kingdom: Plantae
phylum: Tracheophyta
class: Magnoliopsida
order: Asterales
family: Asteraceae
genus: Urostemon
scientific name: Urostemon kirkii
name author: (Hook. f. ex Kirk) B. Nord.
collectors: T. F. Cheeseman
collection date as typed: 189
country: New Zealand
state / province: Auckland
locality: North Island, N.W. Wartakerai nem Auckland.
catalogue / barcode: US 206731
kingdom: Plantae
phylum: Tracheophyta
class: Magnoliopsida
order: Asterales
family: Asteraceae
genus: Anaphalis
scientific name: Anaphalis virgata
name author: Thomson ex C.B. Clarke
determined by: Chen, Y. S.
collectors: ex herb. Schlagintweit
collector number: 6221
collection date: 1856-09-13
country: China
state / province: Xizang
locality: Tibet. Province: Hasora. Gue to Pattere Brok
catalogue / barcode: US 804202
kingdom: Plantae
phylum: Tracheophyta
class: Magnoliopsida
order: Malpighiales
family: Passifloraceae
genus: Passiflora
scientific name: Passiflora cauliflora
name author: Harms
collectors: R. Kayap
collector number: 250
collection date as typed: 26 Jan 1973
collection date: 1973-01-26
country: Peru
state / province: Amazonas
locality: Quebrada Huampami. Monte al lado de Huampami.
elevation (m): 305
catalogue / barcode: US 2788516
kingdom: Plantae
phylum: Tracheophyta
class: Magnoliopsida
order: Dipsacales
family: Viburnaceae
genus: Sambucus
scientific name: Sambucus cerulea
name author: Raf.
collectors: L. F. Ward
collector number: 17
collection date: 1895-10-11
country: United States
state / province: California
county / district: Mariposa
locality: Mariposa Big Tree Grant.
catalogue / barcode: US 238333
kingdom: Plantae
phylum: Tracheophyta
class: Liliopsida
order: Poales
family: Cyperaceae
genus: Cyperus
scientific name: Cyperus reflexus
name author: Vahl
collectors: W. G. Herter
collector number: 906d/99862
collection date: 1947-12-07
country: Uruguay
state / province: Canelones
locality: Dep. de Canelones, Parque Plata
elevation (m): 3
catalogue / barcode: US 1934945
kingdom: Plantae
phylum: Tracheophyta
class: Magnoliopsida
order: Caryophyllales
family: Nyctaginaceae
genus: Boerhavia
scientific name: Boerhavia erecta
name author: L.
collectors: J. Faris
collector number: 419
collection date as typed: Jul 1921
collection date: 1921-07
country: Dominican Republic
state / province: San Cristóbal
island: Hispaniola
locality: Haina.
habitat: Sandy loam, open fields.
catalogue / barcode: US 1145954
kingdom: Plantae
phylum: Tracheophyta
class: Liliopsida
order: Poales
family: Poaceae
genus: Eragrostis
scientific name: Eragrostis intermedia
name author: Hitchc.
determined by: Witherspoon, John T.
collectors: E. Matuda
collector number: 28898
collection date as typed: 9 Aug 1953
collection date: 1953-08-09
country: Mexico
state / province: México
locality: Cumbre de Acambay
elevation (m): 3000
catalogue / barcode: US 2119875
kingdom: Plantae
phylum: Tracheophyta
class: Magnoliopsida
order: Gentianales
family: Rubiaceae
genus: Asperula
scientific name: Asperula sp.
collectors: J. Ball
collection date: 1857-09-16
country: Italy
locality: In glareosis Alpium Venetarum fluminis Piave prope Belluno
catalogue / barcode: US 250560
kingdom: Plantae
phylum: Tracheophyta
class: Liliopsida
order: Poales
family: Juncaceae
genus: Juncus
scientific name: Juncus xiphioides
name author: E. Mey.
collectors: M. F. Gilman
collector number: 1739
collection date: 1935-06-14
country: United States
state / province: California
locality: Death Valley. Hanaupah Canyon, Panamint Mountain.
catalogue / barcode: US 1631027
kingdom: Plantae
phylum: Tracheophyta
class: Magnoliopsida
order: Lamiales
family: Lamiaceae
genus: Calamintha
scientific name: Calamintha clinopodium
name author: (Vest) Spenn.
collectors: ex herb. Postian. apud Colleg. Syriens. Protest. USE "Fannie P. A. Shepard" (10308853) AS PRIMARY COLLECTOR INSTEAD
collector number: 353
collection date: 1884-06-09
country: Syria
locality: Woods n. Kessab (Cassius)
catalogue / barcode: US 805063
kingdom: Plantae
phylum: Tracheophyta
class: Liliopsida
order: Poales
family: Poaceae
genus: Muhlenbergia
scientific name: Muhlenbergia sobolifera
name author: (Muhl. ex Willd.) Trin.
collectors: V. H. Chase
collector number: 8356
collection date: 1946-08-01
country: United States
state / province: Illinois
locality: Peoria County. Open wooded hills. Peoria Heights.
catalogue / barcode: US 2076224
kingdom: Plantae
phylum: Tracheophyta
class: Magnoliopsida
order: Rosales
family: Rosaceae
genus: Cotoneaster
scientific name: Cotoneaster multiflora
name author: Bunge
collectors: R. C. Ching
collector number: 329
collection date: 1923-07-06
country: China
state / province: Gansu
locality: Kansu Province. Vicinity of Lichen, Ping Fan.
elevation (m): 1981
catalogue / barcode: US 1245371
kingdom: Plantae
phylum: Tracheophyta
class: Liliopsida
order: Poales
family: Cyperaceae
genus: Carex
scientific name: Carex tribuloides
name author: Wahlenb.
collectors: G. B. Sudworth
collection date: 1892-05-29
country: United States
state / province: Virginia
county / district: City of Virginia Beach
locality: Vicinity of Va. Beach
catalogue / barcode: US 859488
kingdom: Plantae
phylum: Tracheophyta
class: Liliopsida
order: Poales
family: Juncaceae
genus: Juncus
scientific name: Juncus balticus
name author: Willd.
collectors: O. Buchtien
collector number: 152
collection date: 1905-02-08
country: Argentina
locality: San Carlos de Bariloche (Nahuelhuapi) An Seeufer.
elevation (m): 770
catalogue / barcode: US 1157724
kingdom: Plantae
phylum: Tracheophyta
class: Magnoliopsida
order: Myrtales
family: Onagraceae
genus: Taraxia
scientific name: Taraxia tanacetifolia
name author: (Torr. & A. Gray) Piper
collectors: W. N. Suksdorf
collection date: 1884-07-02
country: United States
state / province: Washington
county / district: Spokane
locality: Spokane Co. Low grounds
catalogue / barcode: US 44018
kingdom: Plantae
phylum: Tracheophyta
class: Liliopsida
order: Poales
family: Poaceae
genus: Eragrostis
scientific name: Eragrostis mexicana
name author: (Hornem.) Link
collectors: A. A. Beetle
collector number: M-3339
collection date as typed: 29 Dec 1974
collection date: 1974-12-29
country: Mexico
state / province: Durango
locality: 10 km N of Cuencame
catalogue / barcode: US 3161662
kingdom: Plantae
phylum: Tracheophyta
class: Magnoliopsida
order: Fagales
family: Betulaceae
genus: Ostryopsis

- SHORT PROBLEM:
Please reproduce every record above word for word, keeping each line as it stands.

- PROBLEM SOLUTION:
kingdom: Plantae
phylum: Tracheophyta
class: Magnoliopsida
order: Asterales
family: Asteraceae
genus: Urostemon
scientific name: Urostemon kirkii
name author: (Hook. f. ex Kirk) B. Nord.
collectors: T. F. Cheeseman
collection date as typed: 189
country: New Zealand
state / province: Auckland
locality: North Island, N.W. Wartakerai nem Auckland.
catalogue / barcode: US 206731
kingdom: Plantae
phylum: Tracheophyta
class: Magnoliopsida
order: Asterales
family: Asteraceae
genus: Anaphalis
scientific name: Anaphalis virgata
name author: Thomson ex C.B. Clarke
determined by: Chen, Y. S.
collectors: ex herb. Schlagintweit
collector number: 6221
collection date: 1856-09-13
country: China
state / province: Xizang
locality: Tibet. Province: Hasora. Gue to Pattere Brok
catalogue / barcode: US 804202
kingdom: Plantae
phylum: Tracheophyta
class: Magnoliopsida
order: Malpighiales
family: Passifloraceae
genus: Passiflora
scientific name: Passiflora cauliflora
name author: Harms
collectors: R. Kayap
collector number: 250
collection date as typed: 26 Jan 1973
collection date: 1973-01-26
country: Peru
state / province: Amazonas
locality: Quebrada Huampami. Monte al lado de Huampami.
elevation (m): 305
catalogue / barcode: US 2788516
kingdom: Plantae
phylum: Tracheophyta
class: Magnoliopsida
order: Dipsacales
family: Viburnaceae
genus: Sambucus
scientific name: Sambucus cerulea
name author: Raf.
collectors: L. F. Ward
collector number: 17
collection date: 1895-10-11
country: United States
state / province: California
county / district: Mariposa
locality: Mariposa Big Tree Grant.
catalogue / barcode: US 238333
kingdom: Plantae
phylum: Tracheophyta
class: Liliopsida
order: Poales
family: Cyperaceae
genus: Cyperus
scientific name: Cyperus reflexus
name author: Vahl
collectors: W. G. Herter
collector number: 906d/99862
collection date: 1947-12-07
country: Uruguay
state / province: Canelones
locality: Dep. de Canelones, Parque Plata
elevation (m): 3
catalogue / barcode: US 1934945
kingdom: Plantae
phylum: Tracheophyta
class: Magnoliopsida
order: Caryophyllales
family: Nyctaginaceae
genus: Boerhavia
scientific name: Boerhavia erecta
name author: L.
collectors: J. Faris
collector number: 419
collection date as typed: Jul 1921
collection date: 1921-07
country: Dominican Republic
state / province: San Cristóbal
island: Hispaniola
locality: Haina.
habitat: Sandy loam, open fields.
catalogue / barcode: US 1145954
kingdom: Plantae
phylum: Tracheophyta
class: Liliopsida
order: Poales
family: Poaceae
genus: Eragrostis
scientific name: Eragrostis intermedia
name author: Hitchc.
determined by: Witherspoon, John T.
collectors: E. Matuda
collector number: 28898
collection date as typed: 9 Aug 1953
collection date: 1953-08-09
country: Mexico
state / province: México
locality: Cumbre de Acambay
elevation (m): 3000
catalogue / barcode: US 2119875
kingdom: Plantae
phylum: Tracheophyta
class: Magnoliopsida
order: Gentianales
family: Rubiaceae
genus: Asperula
scientific name: Asperula sp.
collectors: J. Ball
collection date: 1857-09-16
country: Italy
locality: In glareosis Alpium Venetarum fluminis Piave prope Belluno
catalogue / barcode: US 250560
kingdom: Plantae
phylum: Tracheophyta
class: Liliopsida
order: Poales
family: Juncaceae
genus: Juncus
scientific name: Juncus xiphioides
name author: E. Mey.
collectors: M. F. Gilman
collector number: 1739
collection date: 1935-06-14
country: United States
state / province: California
locality: Death Valley. Hanaupah Canyon, Panamint Mountain.
catalogue / barcode: US 1631027
kingdom: Plantae
phylum: Tracheophyta
class: Magnoliopsida
order: Lamiales
family: Lamiaceae
genus: Calamintha
scientific name: Calamintha clinopodium
name author: (Vest) Spenn.
collectors: ex herb. Postian. apud Colleg. Syriens. Protest. USE "Fannie P. A. Shepard" (10308853) AS PRIMARY COLLECTOR INSTEAD
collector number: 353
collection date: 1884-06-09
country: Syria
locality: Woods n. Kessab (Cassius)
catalogue / barcode: US 805063
kingdom: Plantae
phylum: Tracheophyta
class: Liliopsida
order: Poales
family: Poaceae
genus: Muhlenbergia
scientific name: Muhlenbergia sobolifera
name author: (Muhl. ex Willd.) Trin.
collectors: V. H. Chase
collector number: 8356
collection date: 1946-08-01
country: United States
state / province: Illinois
locality: Peoria County. Open wooded hills. Peoria Heights.
catalogue / barcode: US 2076224
kingdom: Plantae
phylum: Tracheophyta
class: Magnoliopsida
order: Rosales
family: Rosaceae
genus: Cotoneaster
scientific name: Cotoneaster multiflora
name author: Bunge
collectors: R. C. Ching
collector number: 329
collection date: 1923-07-06
country: China
state / province: Gansu
locality: Kansu Province. Vicinity of Lichen, Ping Fan.
elevation (m): 1981
catalogue / barcode: US 1245371
kingdom: Plantae
phylum: Tracheophyta
class: Liliopsida
order: Poales
family: Cyperaceae
genus: Carex
scientific name: Carex tribuloides
name author: Wahlenb.
collectors: G. B. Sudworth
collection date: 1892-05-29
country: United States
state / province: Virginia
county / district: City of Virginia Beach
locality: Vicinity of Va. Beach
catalogue / barcode: US 859488
kingdom: Plantae
phylum: Tracheophyta
class: Liliopsida
order: Poales
family: Juncaceae
genus: Juncus
scientific name: Juncus balticus
name author: Willd.
collectors: O. Buchtien
collector number: 152
collection date: 1905-02-08
country: Argentina
locality: San Carlos de Bariloche (Nahuelhuapi) An Seeufer.
elevation (m): 770
catalogue / barcode: US 1157724
kingdom: Plantae
phylum: Tracheophyta
class: Magnoliopsida
order: Myrtales
family: Onagraceae
genus: Taraxia
scientific name: Taraxia tanacetifolia
name author: (Torr. & A. Gray) Piper
collectors: W. N. Suksdorf
collection date: 1884-07-02
country: United States
state / province: Washington
county / district: Spokane
locality: Spokane Co. Low grounds
catalogue / barcode: US 44018
kingdom: Plantae
phylum: Tracheophyta
class: Liliopsida
order: Poales
family: Poaceae
genus: Eragrostis
scientific name: Eragrostis mexicana
name author: (Hornem.) Link
collectors: A. A. Beetle
collector number: M-3339
collection date as typed: 29 Dec 1974
collection date: 1974-12-29
country: Mexico
state / province: Durango
locality: 10 km N of Cuencame
catalogue / barcode: US 3161662
kingdom: Plantae
phylum: Tracheophyta
class: Magnoliopsida
order: Fagales
family: Betulaceae
genus: Ostryopsis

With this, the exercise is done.